# Steam/Source officially coming to Linux



## devguy (May 12, 2010)

um... WOOT!


----------



## Easy Rhino (May 12, 2010)

if they can start coding games like l4d for linux i may be completely done with microsoft.


----------



## NinkobEi (May 12, 2010)

Wow, Ubuntu 10.4 OpenGL performance is equal to Win7 and better than Mac? thats impressive!


----------



## Easy Rhino (May 12, 2010)

Ninkobwi said:


> Wow, Ubuntu 10.4 OpenGL performance is equal to Win7 and better than Mac? thats impressive!
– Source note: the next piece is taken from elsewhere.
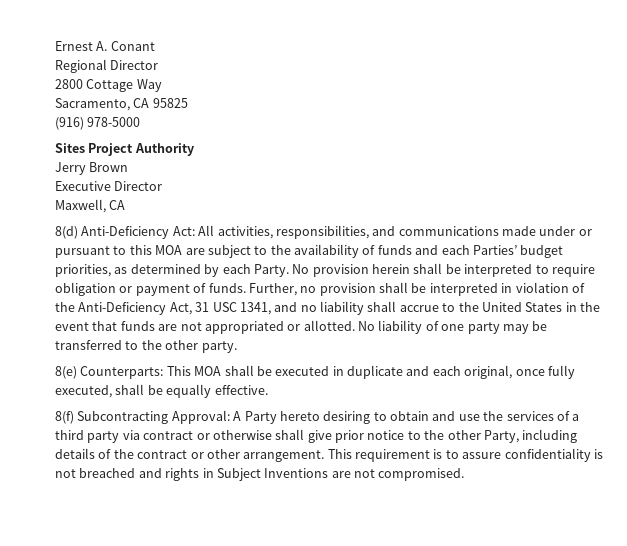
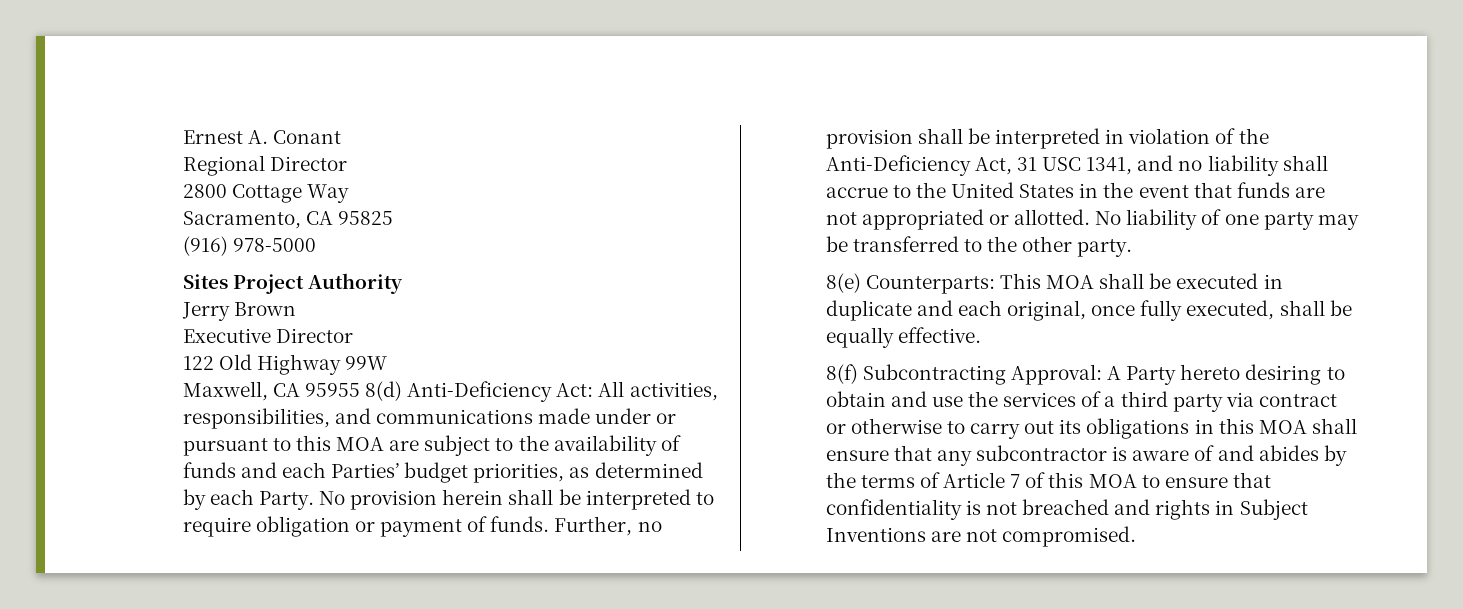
(163, 186) none -> [182,354,388,375] // 122 Old Highway 99W
(126, 205) // -> [304,383,360,397] 95955
[275,429,578,443] [55,448,502,462] shall give prior notice to the other Party, including details of the contract or other arrangement. This requirement is to assure -> [946,418,1357,439] [825,445,1347,466] [825,472,1271,488] to carry out its obligations in this MOA shall ensure that any subcontractor is aware of and abides by the terms of Article 7 of this MOA to ensure that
indeed. we could be seeing a big swing toward linux in the next 5 years if steam and valve push their devs to create games for linux.


----------



## DannibusX (May 12, 2010)

AWESOME.

Now, I have to get comfortable with Linux.  I've messed around with a couple of distros, but never really got into it because of the lack of mainstream games.


----------



## DonInKansas (May 12, 2010)

Easy Rhino said:


> if they can start coding games like l4d for linux i may be completely done with microsoft.



And maybe you'll stop being the last guy getting a game loaded.


----------



## Easy Rhino (May 12, 2010)

DonInKansas said:


> And maybe you'll stop being the last guy getting a game loaded.


----------



## devguy (May 12, 2010)

I am glad to hear that currently available games on Linux will available through Steam, like Doom 1/2/3, ET:QW, Prey, UT2k4, etc.  Although, I question their premise that this event may make Unreal Tournament 3 show up for Linux after all.

In case none of you all are aware, the term Epic Fail came from the pathetic attempt and cover up of the Unreal Tournament 3 port to Linux/Mac.


----------



## Easy Rhino (May 14, 2010)

i get more excited about this everyday! i hope they can deploy the new platform in the coming months.


----------



## Delta6326 (May 14, 2010)

im happy that the game market is getting bigger and bigger, hopefully this will make some better games come out know that any computer can run it os wise


----------



## A Cheese Danish (May 15, 2010)

Easy Rhino said:


> if they can start coding games like l4d for linux i may be completely done with microsoft.



+1 This is great news! I could finally run 1 OS on my laptop!


----------



## Phxprovost (May 15, 2010)

good now get nvidia and ati to actually make *REAL* drivers for linux and we are golden


----------



## Killer_Rubber_Ducky (May 17, 2010)

Phxprovost said:


> good now get nvidia and ati to actually make *REAL* drivers for linux and we are golden



When can we get the source to build from?


----------